INFORMATION:
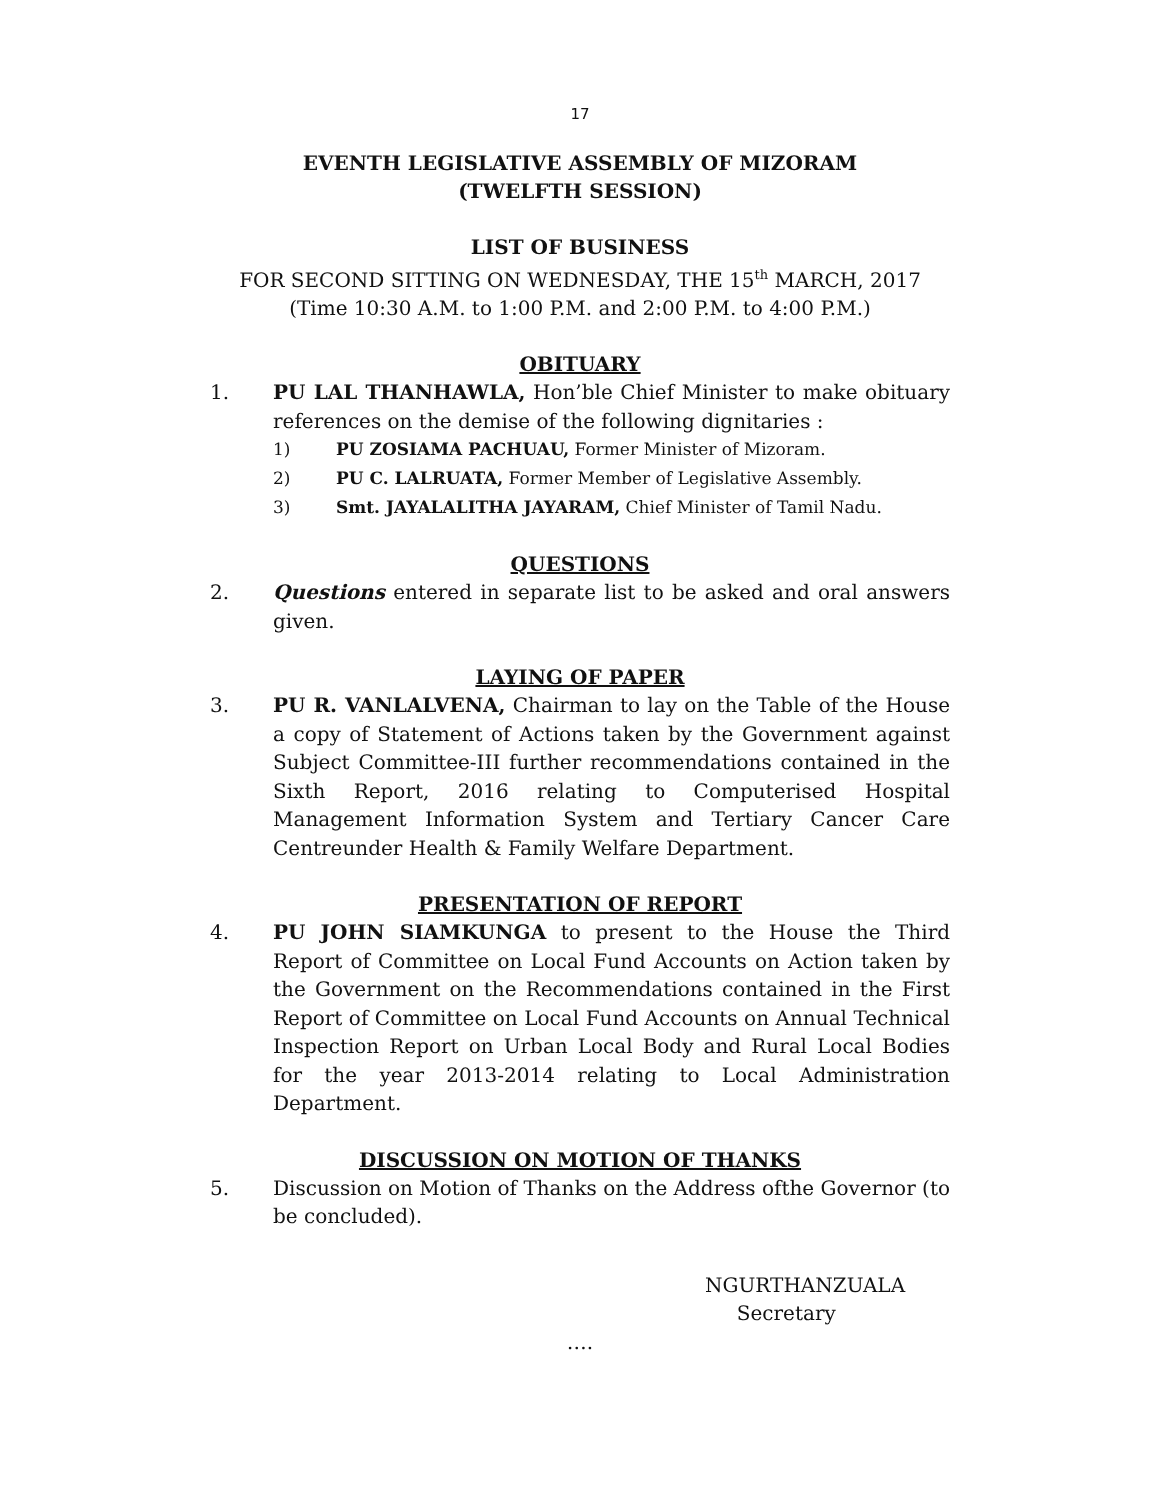17
EVENTH LEGISLATIVE ASSEMBLY OF MIZORAM
(TWELFTH SESSION)
LIST OF BUSINESS
FOR SECOND SITTING ON WEDNESDAY, THE 15<sup>th</sup> MARCH, 2017
(Time 10:30 A.M. to 1:00 P.M. and 2:00 P.M. to 4:00 P.M.)
OBITUARY
1. PU LAL THANHAWLA, Hon’ble Chief Minister to make obituary references on the demise of the following dignitaries :
1) PU ZOSIAMA PACHUAU, Former Minister of Mizoram.
2) PU C. LALRUATA, Former Member of Legislative Assembly.
3) Smt. JAYALALITHA JAYARAM, Chief Minister of Tamil Nadu.
QUESTIONS
2. Questions entered in separate list to be asked and oral answers given.
LAYING OF PAPER
3. PU R. VANLALVENA, Chairman to lay on the Table of the House a copy of Statement of Actions taken by the Government against Subject Committee-III further recommendations contained in the Sixth Report, 2016 relating to Computerised Hospital Management Information System and Tertiary Cancer Care Centreunder Health & Family Welfare Department.
PRESENTATION OF REPORT
4. PU JOHN SIAMKUNGA to present to the House the Third Report of Committee on Local Fund Accounts on Action taken by the Government on the Recommendations contained in the First Report of Committee on Local Fund Accounts on Annual Technical Inspection Report on Urban Local Body and Rural Local Bodies for the year 2013-2014 relating to Local Administration Department.
DISCUSSION ON MOTION OF THANKS
5. Discussion on Motion of Thanks on the Address ofthe Governor (to be concluded).
NGURTHANZUALA
Secretary
….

WORK REQUEST: What you return must match the lines from the top of the data through the line with "LAYING OF PAPER" exactly, with the pictures removed.

EXERCISE RESULT:
17
EVENTH LEGISLATIVE ASSEMBLY OF MIZORAM
(TWELFTH SESSION)
LIST OF BUSINESS
FOR SECOND SITTING ON WEDNESDAY, THE 15<sup>th</sup> MARCH, 2017
(Time 10:30 A.M. to 1:00 P.M. and 2:00 P.M. to 4:00 P.M.)
OBITUARY
1. PU LAL THANHAWLA, Hon’ble Chief Minister to make obituary references on the demise of the following dignitaries :
1) PU ZOSIAMA PACHUAU, Former Minister of Mizoram.
2) PU C. LALRUATA, Former Member of Legislative Assembly.
3) Smt. JAYALALITHA JAYARAM, Chief Minister of Tamil Nadu.
QUESTIONS
2. Questions entered in separate list to be asked and oral answers given.
LAYING OF PAPER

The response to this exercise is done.